[Plain-text document sources]
━━━━━━━━━━━━━━━━
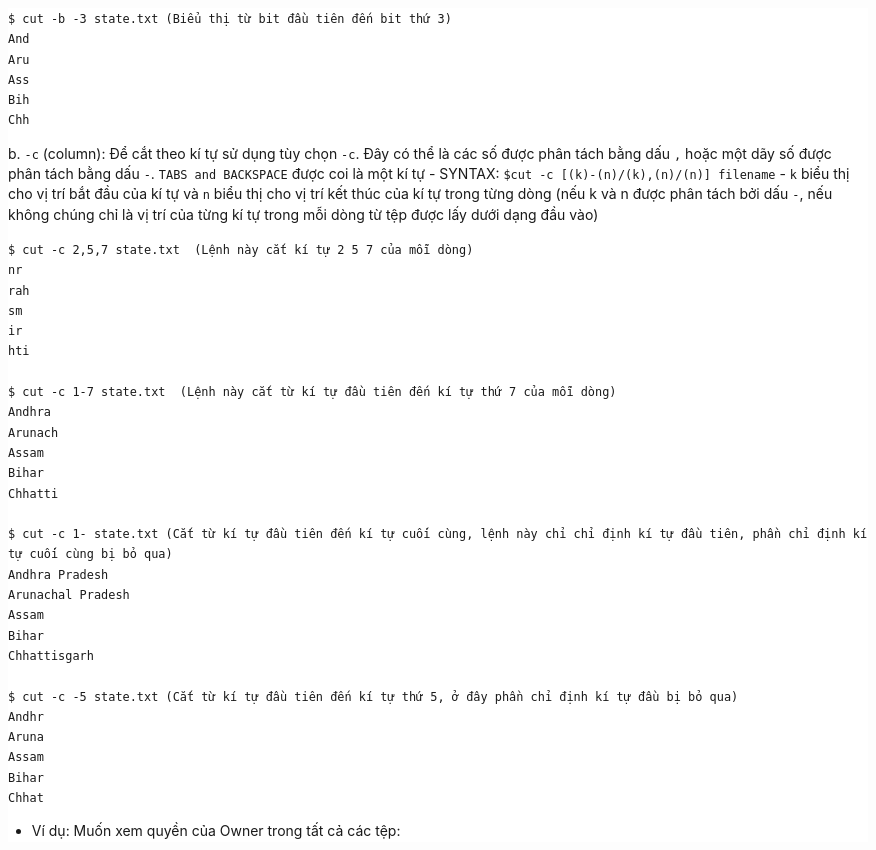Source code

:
 ```ubuntu
$ cut -b -3 state.txt (Biểu thị từ bit đầu tiên đến bit thứ 3)
And
Aru
Ass
Bih
Chh
```

b. `-c` (column): Để cắt theo kí tự sử dụng tùy chọn `-c`. Đây có thể là các số được phân tách bằng dấu `,` hoặc một dãy số được phân tách bằng dấu `-`. `TABS and BACKSPACE` được coi là một kí tự - SYNTAX: `$cut -c [(k)-(n)/(k),(n)/(n)] filename` - `k` biểu thị cho vị trí bắt đầu của kí tự và `n` biểu thị cho vị trí kết thúc của kí tự trong từng dòng (nếu k và n được phân tách bởi dấu `-`, nếu không chúng chỉ là vị trí của từng kí tự trong mỗi dòng từ tệp được lấy dưới dạng đầu vào)

```ubuntu
$ cut -c 2,5,7 state.txt  (Lệnh này cắt kí tự 2 5 7 của mỗi dòng)
nr
rah
sm
ir
hti

$ cut -c 1-7 state.txt  (Lệnh này cắt từ kí tự đầu tiên đến kí tự thứ 7 của mỗi dòng)
Andhra
Arunach
Assam
Bihar
Chhatti

$ cut -c 1- state.txt (Cắt từ kí tự đầu tiên đến kí tự cuối cùng, lệnh này chỉ chỉ định kí tự đầu tiên, phần chỉ định kí tự cuối cùng bị bỏ qua)
Andhra Pradesh
Arunachal Pradesh
Assam
Bihar
Chhattisgarh

$ cut -c -5 state.txt (Cắt từ kí tự đầu tiên đến kí tự thứ 5, ở đây phần chỉ định kí tự đầu bị bỏ qua)
Andhr
Aruna
Assam
Bihar
Chhat
```

- Ví dụ: Muốn xem quyền của Owner trong tất cả các tệp:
━━━━━━━━━━━━━━━━
» Exercise brief: Transcribe each of the records above precisely, with no pictures in the copy.

» Finished task:
Source code

:
 ```ubuntu
$ cut -b -3 state.txt (Biểu thị từ bit đầu tiên đến bit thứ 3)
And
Aru
Ass
Bih
Chh
```

b. `-c` (column): Để cắt theo kí tự sử dụng tùy chọn `-c`. Đây có thể là các số được phân tách bằng dấu `,` hoặc một dãy số được phân tách bằng dấu `-`. `TABS and BACKSPACE` được coi là một kí tự - SYNTAX: `$cut -c [(k)-(n)/(k),(n)/(n)] filename` - `k` biểu thị cho vị trí bắt đầu của kí tự và `n` biểu thị cho vị trí kết thúc của kí tự trong từng dòng (nếu k và n được phân tách bởi dấu `-`, nếu không chúng chỉ là vị trí của từng kí tự trong mỗi dòng từ tệp được lấy dưới dạng đầu vào)

```ubuntu
$ cut -c 2,5,7 state.txt  (Lệnh này cắt kí tự 2 5 7 của mỗi dòng)
nr
rah
sm
ir
hti

$ cut -c 1-7 state.txt  (Lệnh này cắt từ kí tự đầu tiên đến kí tự thứ 7 của mỗi dòng)
Andhra
Arunach
Assam
Bihar
Chhatti

$ cut -c 1- state.txt (Cắt từ kí tự đầu tiên đến kí tự cuối cùng, lệnh này chỉ chỉ định kí tự đầu tiên, phần chỉ định kí tự cuối cùng bị bỏ qua)
Andhra Pradesh
Arunachal Pradesh
Assam
Bihar
Chhattisgarh

$ cut -c -5 state.txt (Cắt từ kí tự đầu tiên đến kí tự thứ 5, ở đây phần chỉ định kí tự đầu bị bỏ qua)
Andhr
Aruna
Assam
Bihar
Chhat
```

- Ví dụ: Muốn xem quyền của Owner trong tất cả các tệp:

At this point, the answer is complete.